(Stored items)
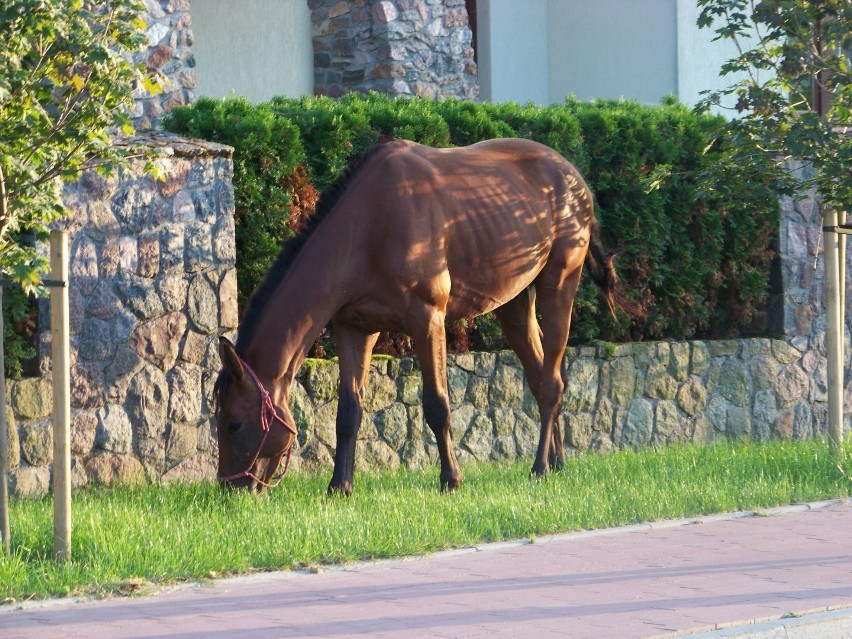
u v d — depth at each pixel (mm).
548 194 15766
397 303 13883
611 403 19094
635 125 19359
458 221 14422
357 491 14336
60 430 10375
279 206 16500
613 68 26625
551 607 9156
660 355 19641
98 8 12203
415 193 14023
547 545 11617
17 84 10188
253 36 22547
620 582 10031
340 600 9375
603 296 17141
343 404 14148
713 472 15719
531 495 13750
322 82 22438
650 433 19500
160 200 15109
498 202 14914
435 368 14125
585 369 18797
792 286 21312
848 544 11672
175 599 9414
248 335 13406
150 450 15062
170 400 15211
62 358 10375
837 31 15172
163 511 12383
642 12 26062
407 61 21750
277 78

[WHAT YOU SHOULD DO]
Could the lines from the first entry through the line that contains "650 433 19500" be copied exactly, with all pictures left out?

[RESPONSE AREA]
u v d — depth at each pixel (mm).
548 194 15766
397 303 13883
611 403 19094
635 125 19359
458 221 14422
357 491 14336
60 430 10375
279 206 16500
613 68 26625
551 607 9156
660 355 19641
98 8 12203
415 193 14023
547 545 11617
17 84 10188
253 36 22547
620 582 10031
340 600 9375
603 296 17141
343 404 14148
713 472 15719
531 495 13750
322 82 22438
650 433 19500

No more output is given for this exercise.